(Raw data begins)
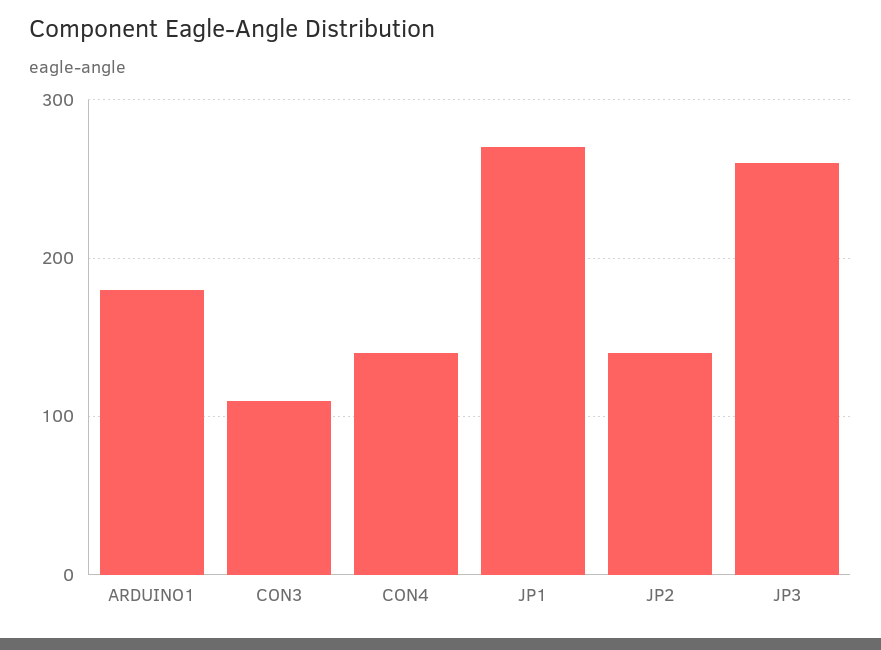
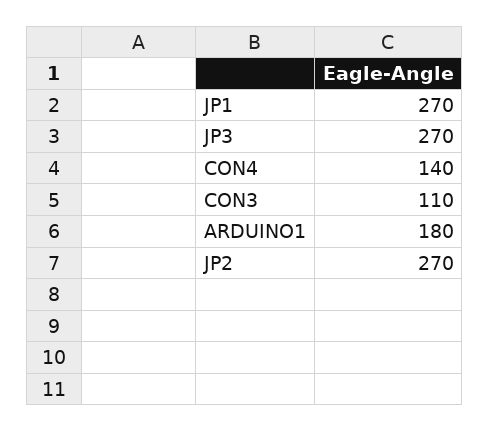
  {
    "ARDUINO1": 180,
    "CON3": 110,
    "CON4": 140,
    "JP1": 270,
-   "JP2": 140,
+   "JP2": 270,
-   "JP3": 260
+   "JP3": 270
  }

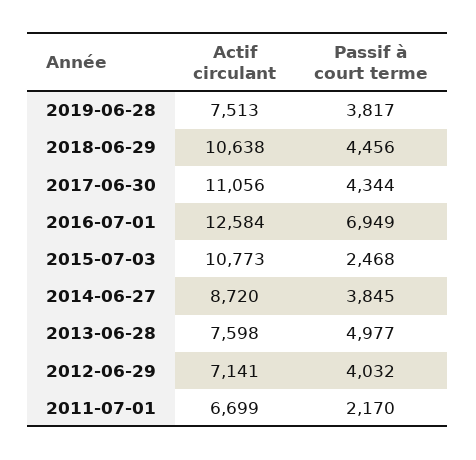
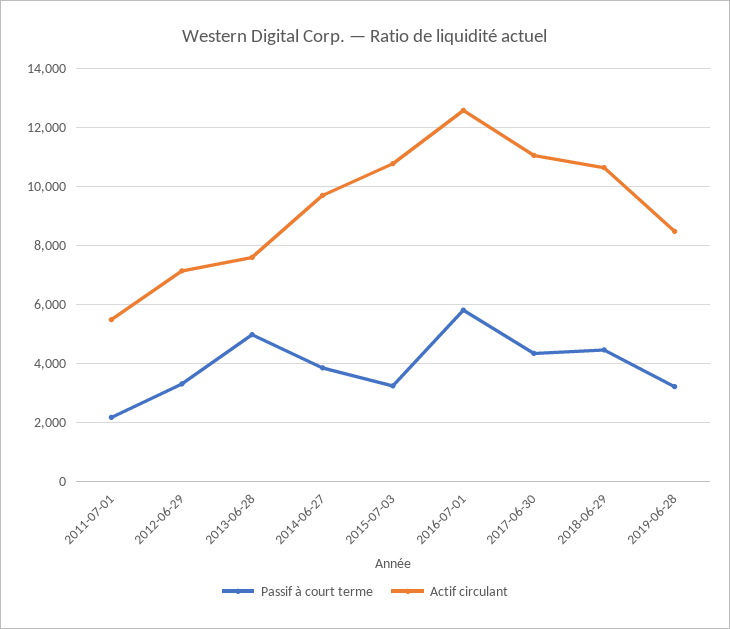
  {
    "Actif circulant": {
-     "2019-06-28": 7513,
+     "2019-06-28": 8500,
      "2018-06-29": 10638,
      "2017-06-30": 11056,
      "2016-07-01": 12584,
      "2015-07-03": 10773,
-     "2014-06-27": 8720,
+     "2014-06-27": 9750,
      "2013-06-28": 7598,
      "2012-06-29": 7141,
-     "2011-07-01": 6699
+     "2011-07-01": 5500
    },
    "Passif à court terme": {
-     "2019-06-28": 3817,
+     "2019-06-28": 3250,
      "2018-06-29": 4456,
      "2017-06-30": 4344,
-     "2016-07-01": 6949,
+     "2016-07-01": 5750,
-     "2015-07-03": 2468,
+     "2015-07-03": 3250,
      "2014-06-27": 3845,
      "2013-06-28": 4977,
-     "2012-06-29": 4032,
+     "2012-06-29": 3250,
      "2011-07-01": 2170
    }
  }

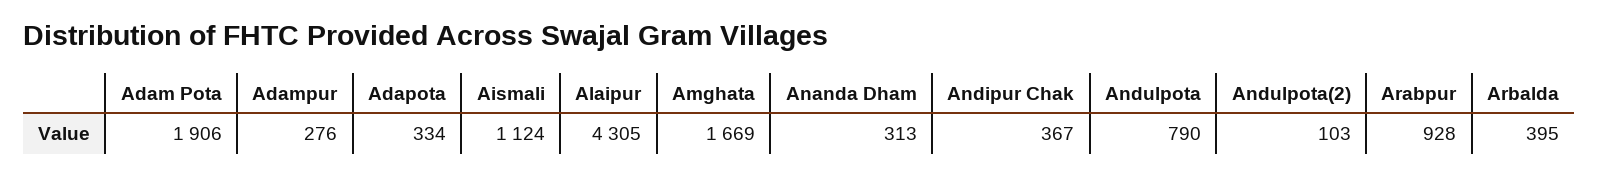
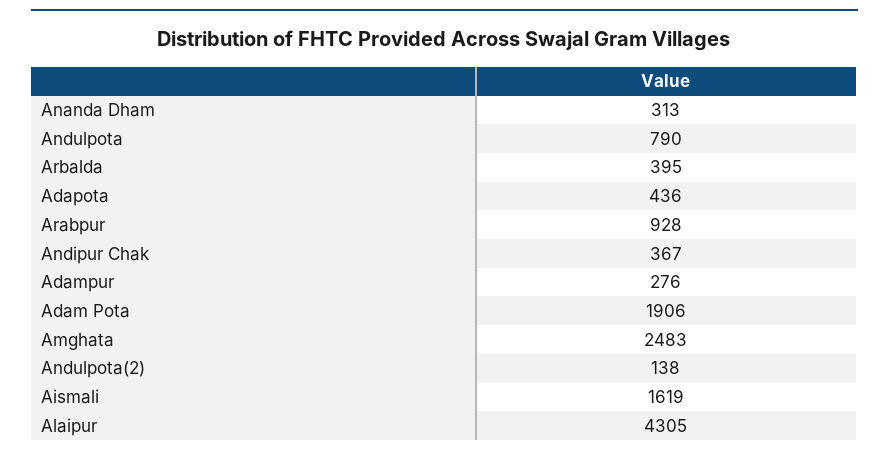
  {
    "Adam Pota": 1906,
    "Adampur": 276,
-   "Adapota": 334,
+   "Adapota": 436,
-   "Aismali": 1124,
+   "Aismali": 1619,
    "Alaipur": 4305,
-   "Amghata": 1669,
+   "Amghata": 2483,
    "Ananda Dham": 313,
    "Andipur Chak": 367,
    "Andulpota": 790,
-   "Andulpota(2)": 103,
+   "Andulpota(2)": 138,
    "Arabpur": 928,
    "Arbalda": 395
  }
(Raw data ends)
**Your instructions**
Would you copy every line of the entries in which "Andulpota" appears?

**Solution to this exercise**
    "Andulpota": 790,
-   "Andulpota(2)": 103,
+   "Andulpota(2)": 138,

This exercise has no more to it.